Only the lines from the start of the data through the one containing "vaux d’expert à tarif accessible avec" belong in your answer; return them exactly.
BEGIN
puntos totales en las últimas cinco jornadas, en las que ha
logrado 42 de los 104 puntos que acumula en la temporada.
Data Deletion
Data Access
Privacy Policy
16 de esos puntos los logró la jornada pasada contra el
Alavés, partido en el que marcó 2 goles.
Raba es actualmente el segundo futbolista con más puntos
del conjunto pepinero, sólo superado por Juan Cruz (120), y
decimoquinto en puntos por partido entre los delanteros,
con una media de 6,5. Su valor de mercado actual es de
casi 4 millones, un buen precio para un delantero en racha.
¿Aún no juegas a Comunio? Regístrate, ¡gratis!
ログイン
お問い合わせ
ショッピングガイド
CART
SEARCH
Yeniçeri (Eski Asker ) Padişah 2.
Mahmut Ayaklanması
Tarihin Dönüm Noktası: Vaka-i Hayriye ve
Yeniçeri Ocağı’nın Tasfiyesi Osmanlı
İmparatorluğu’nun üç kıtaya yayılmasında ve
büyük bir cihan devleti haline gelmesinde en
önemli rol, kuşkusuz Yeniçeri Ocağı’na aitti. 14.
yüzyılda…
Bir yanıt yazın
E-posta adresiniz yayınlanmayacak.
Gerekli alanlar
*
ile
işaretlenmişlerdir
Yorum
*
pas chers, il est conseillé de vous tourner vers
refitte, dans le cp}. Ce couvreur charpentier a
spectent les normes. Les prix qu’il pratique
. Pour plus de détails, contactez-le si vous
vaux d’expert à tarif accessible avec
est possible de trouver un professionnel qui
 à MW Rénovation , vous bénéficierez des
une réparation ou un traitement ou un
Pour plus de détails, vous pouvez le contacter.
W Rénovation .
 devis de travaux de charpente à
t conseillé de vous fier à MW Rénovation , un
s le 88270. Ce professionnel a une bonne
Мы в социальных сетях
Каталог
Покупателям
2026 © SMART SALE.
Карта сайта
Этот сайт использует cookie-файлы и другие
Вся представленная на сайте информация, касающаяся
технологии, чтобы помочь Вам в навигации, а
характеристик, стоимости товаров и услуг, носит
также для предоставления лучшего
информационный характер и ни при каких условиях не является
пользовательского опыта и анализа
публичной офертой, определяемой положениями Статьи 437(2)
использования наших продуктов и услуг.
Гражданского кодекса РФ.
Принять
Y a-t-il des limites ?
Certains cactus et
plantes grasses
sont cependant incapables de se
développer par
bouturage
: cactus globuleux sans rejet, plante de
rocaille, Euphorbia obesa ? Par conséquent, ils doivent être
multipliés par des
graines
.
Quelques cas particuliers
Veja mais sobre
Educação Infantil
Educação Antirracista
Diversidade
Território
END
**ANSWER TO THE PROBLEM**
puntos totales en las últimas cinco jornadas, en las que ha
logrado 42 de los 104 puntos que acumula en la temporada.
Data Deletion
Data Access
Privacy Policy
16 de esos puntos los logró la jornada pasada contra el
Alavés, partido en el que marcó 2 goles.
Raba es actualmente el segundo futbolista con más puntos
del conjunto pepinero, sólo superado por Juan Cruz (120), y
decimoquinto en puntos por partido entre los delanteros,
con una media de 6,5. Su valor de mercado actual es de
casi 4 millones, un buen precio para un delantero en racha.
¿Aún no juegas a Comunio? Regístrate, ¡gratis!
ログイン
お問い合わせ
ショッピングガイド
CART
SEARCH
Yeniçeri (Eski Asker ) Padişah 2.
Mahmut Ayaklanması
Tarihin Dönüm Noktası: Vaka-i Hayriye ve
Yeniçeri Ocağı’nın Tasfiyesi Osmanlı
İmparatorluğu’nun üç kıtaya yayılmasında ve
büyük bir cihan devleti haline gelmesinde en
önemli rol, kuşkusuz Yeniçeri Ocağı’na aitti. 14.
yüzyılda…
Bir yanıt yazın
E-posta adresiniz yayınlanmayacak.
Gerekli alanlar
*
ile
işaretlenmişlerdir
Yorum
*
pas chers, il est conseillé de vous tourner vers
refitte, dans le cp}. Ce couvreur charpentier a
spectent les normes. Les prix qu’il pratique
. Pour plus de détails, contactez-le si vous
vaux d’expert à tarif accessible avec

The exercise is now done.